Deploying such missiles runs the risk of being abandoned arms control. The Cold War INF Treaty, banning land-launched ballistic and cruise missiles with a range between 500 and 5,500 km, limited nuclear escalation in Europe. Its expiration, as the UN warned, removed “an invaluable deterrent to nuclear war.” History offers lessons. In 1983 US plans to deploy such missiles in Europe – including Britain – sparked mass protests. Tensions peaked this year during the “A capable shooter” exercise misinterpreted by Moscow as preparation for nuclear war. Alarmed, Ronald Reagan eased fears, leading to the INF Treaty and broader arms reductions.

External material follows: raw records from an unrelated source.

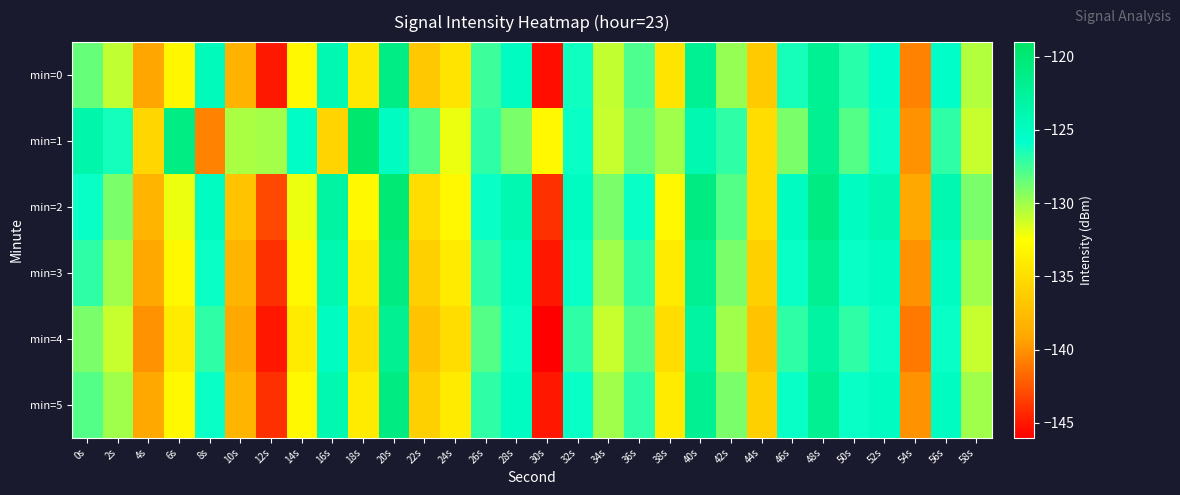

Reading left to right, what are all the values shown in this chart?

min=0: 0s=-128.5	2s=-130.9	4s=-139.1	6s=-133.2	8s=-124.7	10s=-138.2	12s=-145.0	14s=-133.0	16s=-124.1	18s=-134.2	20s=-121.2	22s=-136.6	24s=-134.5	26s=-127.3	28s=-125.1	30s=-145.4	32s=-126.1	34s=-130.9	36s=-127.8	38s=-134.5	40s=-122.1	42s=-129.7	44s=-136.4	46s=-126.3	48s=-122.1	50s=-126.8	52s=-125.7	54s=-140.7	56s=-125.6	58s=-130.5
min=1: 0s=-123.6	2s=-126.3	4s=-135.6	6s=-121.1	8s=-140.7	10s=-130.2	12s=-130.1	14s=-125.4	16s=-135.7	18s=-119.5	20s=-125.0	22s=-128.0	24s=-132.0	26s=-127.0	28s=-129.0	30s=-133.0	32s=-126.0	34s=-131.0	36s=-128.5	38s=-130.0	40s=-124.0	42s=-127.0	44s=-135.0	46s=-129.0	48s=-122.0	50s=-128.0	52s=-126.0	54s=-140.0	56s=-127.0	58s=-131.0
min=2: 0s=-126.0	2s=-129.0	4s=-138.0	6s=-132.0	8s=-125.0	10s=-137.0	12s=-143.0	14s=-132.0	16s=-123.0	18s=-133.0	20s=-120.0	22s=-135.0	24s=-133.0	26s=-126.0	28s=-124.0	30s=-144.0	32s=-125.0	34s=-129.0	36s=-126.0	38s=-133.0	40s=-121.0	42s=-128.0	44s=-135.0	46s=-125.0	48s=-121.0	50s=-125.0	52s=-124.0	54s=-139.0	56s=-124.0	58s=-129.0
min=3: 0s=-127.0	2s=-130.0	4s=-139.0	6s=-133.0	8s=-126.0	10s=-138.0	12s=-144.0	14s=-133.0	16s=-124.0	18s=-134.0	20s=-121.0	22s=-136.0	24s=-134.0	26s=-127.0	28s=-125.0	30s=-145.0	32s=-126.0	34s=-130.0	36s=-127.0	38s=-134.0	40s=-122.0	42s=-129.0	44s=-136.0	46s=-126.0	48s=-122.0	50s=-126.0	52s=-125.0	54s=-140.0	56s=-125.0	58s=-130.0
min=4: 0s=-129.0	2s=-131.0	4s=-140.0	6s=-134.0	8s=-127.0	10s=-139.0	12s=-145.0	14s=-134.0	16s=-125.0	18s=-135.0	20s=-122.0	22s=-137.0	24s=-135.0	26s=-128.0	28s=-126.0	30s=-146.0	32s=-127.0	34s=-131.0	36s=-128.0	38s=-135.0	40s=-123.0	42s=-130.0	44s=-137.0	46s=-127.0	48s=-123.0	50s=-127.0	52s=-126.0	54s=-141.0	56s=-126.0	58s=-131.0
min=5: 0s=-128.0	2s=-130.0	4s=-139.0	6s=-133.0	8s=-126.0	10s=-138.0	12s=-144.0	14s=-133.0	16s=-124.0	18s=-134.0	20s=-121.0	22s=-136.0	24s=-134.0	26s=-127.0	28s=-125.0	30s=-145.0	32s=-126.0	34s=-130.0	36s=-127.0	38s=-134.0	40s=-122.0	42s=-129.0	44s=-136.0	46s=-126.0	48s=-122.0	50s=-126.0	52s=-125.0	54s=-140.0	56s=-125.0	58s=-130.0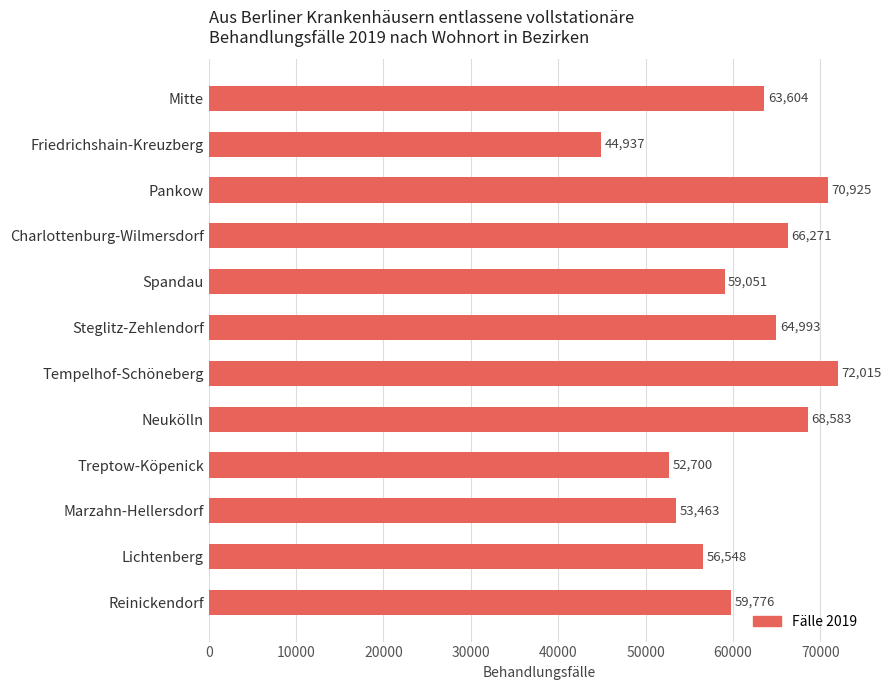

Are the bars horizontal?

Yes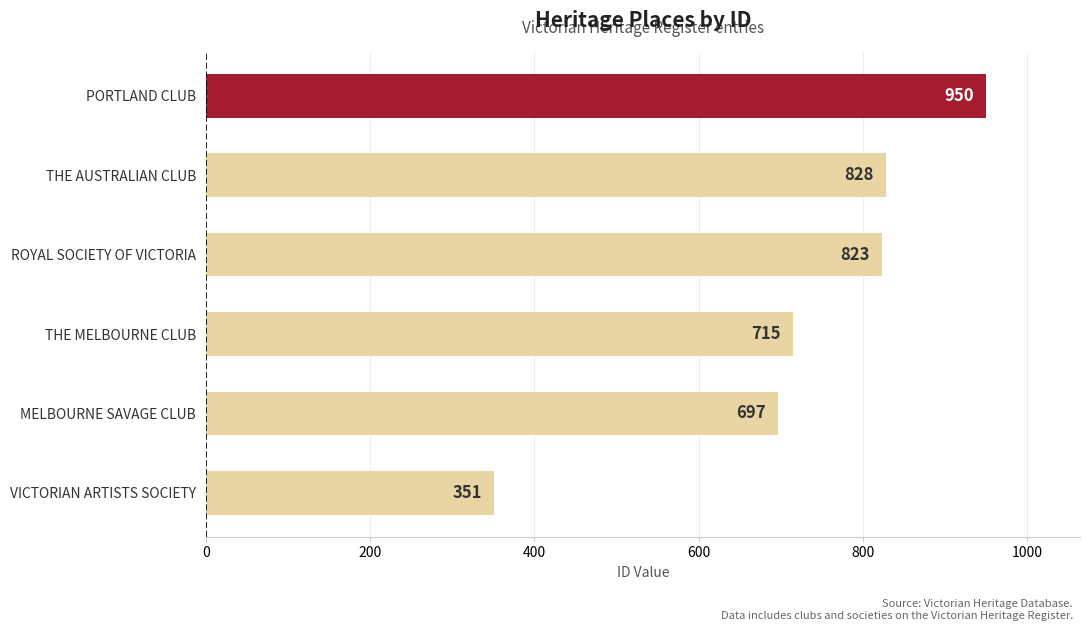

Reading top to bottom, extract all data points from this chart.

PORTLAND CLUB=950	THE AUSTRALIAN CLUB=828	ROYAL SOCIETY OF VICTORIA=823	THE MELBOURNE CLUB=715	MELBOURNE SAVAGE CLUB=697	VICTORIAN ARTISTS SOCIETY=351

Unlike Mr. Reagan, the US president-elect is not interested in such statesmanship. Mr. Putin, more insecure than his Soviet predecessors, embraces handlerecently lowering Russia’s nuclear threshold. Under Barack Obama, arms control advanced with then-Russian leader Dmitry Medvedev signing the New Start Treaty limiting deployed strategic nuclear warheads. But Mr. Putin’s return to power in 2012. froze progress by subsequent transaction.

One of the reasons for American indifference to the preservation of the INF Treaty was its irrelevance to China, which was not a signatory and had developed medium range missiles. This may also explain why the Biden administration maintained Mr. Trump’s approach, investing heavily in nuclear weapons. This shift released The US to develop weapons aimed at defending Taiwan from a potential Chinese invasion. In Europe, the US also announced plans to deploy long-range weapons in Germany by 2026, followed quickly by continental powers revealing plans for “deep fire” capabilities.

The looming end of A new beginning the contract in 2026. calls for urgent cooperation between Moscow and Washington to prevent an arms race. Despite the obviousness of the US President-elect understanding with Mr. Putin, deep-seated mistrust poses significant obstacles to new arms control talks. To avoid repeating the mistakes of history, Western leaders must prioritize negotiations with both Russia and China. Renewed accumulation of weaponswith its heightened risks of accident and catastrophic conflict, is an existential threat of unparalleled immediacy. Without swift action, unchecked competition will eclipse any strategic gains from a military posture.